YOUR TASK
Return these items verbatim, starting at their first line and ending at the line that contains "Phun khử trùng". Include both ends.

DATASET CONTENT Block Start

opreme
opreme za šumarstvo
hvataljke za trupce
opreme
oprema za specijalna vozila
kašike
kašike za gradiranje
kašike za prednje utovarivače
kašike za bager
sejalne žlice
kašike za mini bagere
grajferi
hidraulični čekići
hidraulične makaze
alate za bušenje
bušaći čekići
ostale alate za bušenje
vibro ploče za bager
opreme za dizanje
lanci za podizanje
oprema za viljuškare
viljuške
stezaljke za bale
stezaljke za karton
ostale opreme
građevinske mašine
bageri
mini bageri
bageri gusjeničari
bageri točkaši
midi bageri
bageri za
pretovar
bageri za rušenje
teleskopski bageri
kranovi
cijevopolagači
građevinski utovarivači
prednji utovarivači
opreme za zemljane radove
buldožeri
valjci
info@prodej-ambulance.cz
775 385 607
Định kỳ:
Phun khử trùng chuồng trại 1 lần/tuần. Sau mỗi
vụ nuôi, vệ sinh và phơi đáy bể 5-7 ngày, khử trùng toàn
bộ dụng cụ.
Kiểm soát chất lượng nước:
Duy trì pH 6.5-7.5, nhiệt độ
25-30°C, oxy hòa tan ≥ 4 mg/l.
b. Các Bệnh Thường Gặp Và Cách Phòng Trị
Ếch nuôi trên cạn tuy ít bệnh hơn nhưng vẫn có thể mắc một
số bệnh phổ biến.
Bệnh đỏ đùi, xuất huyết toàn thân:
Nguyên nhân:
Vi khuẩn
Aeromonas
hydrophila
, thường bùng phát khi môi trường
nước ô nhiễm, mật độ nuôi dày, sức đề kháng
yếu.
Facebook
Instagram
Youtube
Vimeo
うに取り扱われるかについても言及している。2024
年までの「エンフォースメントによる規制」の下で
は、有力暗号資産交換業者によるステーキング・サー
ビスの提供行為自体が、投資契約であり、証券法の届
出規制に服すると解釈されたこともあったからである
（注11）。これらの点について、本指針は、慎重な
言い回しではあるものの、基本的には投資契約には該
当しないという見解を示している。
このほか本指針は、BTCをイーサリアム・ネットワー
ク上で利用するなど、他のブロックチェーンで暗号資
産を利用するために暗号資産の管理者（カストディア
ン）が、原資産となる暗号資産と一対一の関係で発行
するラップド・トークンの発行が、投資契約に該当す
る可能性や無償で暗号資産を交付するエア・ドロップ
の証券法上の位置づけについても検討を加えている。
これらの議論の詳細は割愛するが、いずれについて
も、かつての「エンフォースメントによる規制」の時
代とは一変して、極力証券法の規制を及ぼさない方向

DATASET CONTENT Block End

SOLVED EXERCISE
opreme
opreme za šumarstvo
hvataljke za trupce
opreme
oprema za specijalna vozila
kašike
kašike za gradiranje
kašike za prednje utovarivače
kašike za bager
sejalne žlice
kašike za mini bagere
grajferi
hidraulični čekići
hidraulične makaze
alate za bušenje
bušaći čekići
ostale alate za bušenje
vibro ploče za bager
opreme za dizanje
lanci za podizanje
oprema za viljuškare
viljuške
stezaljke za bale
stezaljke za karton
ostale opreme
građevinske mašine
bageri
mini bageri
bageri gusjeničari
bageri točkaši
midi bageri
bageri za
pretovar
bageri za rušenje
teleskopski bageri
kranovi
cijevopolagači
građevinski utovarivači
prednji utovarivači
opreme za zemljane radove
buldožeri
valjci
info@prodej-ambulance.cz
775 385 607
Định kỳ:
Phun khử trùng chuồng trại 1 lần/tuần. Sau mỗi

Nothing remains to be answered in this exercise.